Paschall, on the other hand, still is learning to play defense at the NBA level, and even with that, has shown to be more of a one-on-one defender so far. While he is more accustomed to guarding the power forward position, he has had impressive defensive moments defending "straight up" against wings, sliding his feet and using his strength to force them into tough shots.

It will take time for Paschall to develop from a good defender into the great one that many think he is capable of becoming. Regardless, his current projection does not have him playing the same defensive style as Green.

On offense, the contrast between the two is even greater. Green became one of the most unique offensive threats in the game as a great playmaker in transition and out of the pick-and-roll. His ability to push the ball full speed in the fast break and expose slow opposing big men helped pave the way for the Warriors' "Death Lineup" that revolutionized small-ball.

At his peak, Green was a 39 percent 3-point shooter, but scored most of his points on the break attacking the hoop. His elite passing ability helped him rack up assists, where he could spread the ball around to the greatest shooters of all-time surrounding him. 

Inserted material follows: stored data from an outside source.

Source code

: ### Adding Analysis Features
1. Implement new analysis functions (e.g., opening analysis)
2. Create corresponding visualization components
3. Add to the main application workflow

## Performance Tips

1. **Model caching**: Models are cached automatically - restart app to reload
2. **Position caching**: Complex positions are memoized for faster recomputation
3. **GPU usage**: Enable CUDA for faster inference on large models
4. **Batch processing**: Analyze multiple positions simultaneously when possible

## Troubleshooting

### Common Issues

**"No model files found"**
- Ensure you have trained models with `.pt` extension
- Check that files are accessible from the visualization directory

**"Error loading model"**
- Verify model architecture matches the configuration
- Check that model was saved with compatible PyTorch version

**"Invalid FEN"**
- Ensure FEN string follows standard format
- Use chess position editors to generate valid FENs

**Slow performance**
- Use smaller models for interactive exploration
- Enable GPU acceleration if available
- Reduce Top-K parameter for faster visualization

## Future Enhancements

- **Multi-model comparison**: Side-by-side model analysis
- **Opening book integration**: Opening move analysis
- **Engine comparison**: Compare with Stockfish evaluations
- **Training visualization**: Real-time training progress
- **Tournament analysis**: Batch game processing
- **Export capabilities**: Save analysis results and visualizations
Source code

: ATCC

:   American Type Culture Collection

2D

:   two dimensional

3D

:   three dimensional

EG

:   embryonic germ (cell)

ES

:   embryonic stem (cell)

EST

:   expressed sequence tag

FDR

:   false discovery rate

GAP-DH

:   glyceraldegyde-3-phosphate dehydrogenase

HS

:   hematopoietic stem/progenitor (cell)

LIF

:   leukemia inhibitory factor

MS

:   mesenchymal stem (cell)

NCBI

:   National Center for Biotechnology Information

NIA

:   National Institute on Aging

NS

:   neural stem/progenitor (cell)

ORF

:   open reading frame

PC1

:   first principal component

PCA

[RELATED: Why Dubs are in power position with Burks at trade deadline]

While Paschall has shown glimpses of impressive playmaking talent, his real bread and butter so far in the NBA has been dominating opponents one-on-one. He is remarkably explosive jumping off two feet, and he is able to combine his great strength with unique finesse when finishing over defenders at the rim. His shooting is very inconsistent from deep, just like Draymond, but he still is refining a mid-range pull-up that keeps defenders honest.

For being only a few months into this NBA career, Paschall already has become a "throw the ball to him and clear out of the way" type talent on offense. While Paschall might never be the type of offensive quarterback like Green, he already is on his way to becoming a more dynamic scoring threat.

Draymond will continue to take Paschall under his wing and teach him the nuances of the game. But when all is said and done, the two Warriors will complement each other very nicely on the court with their own personal skills and differentiated abilities, rather than repetitive and possibly gratuitous similarities.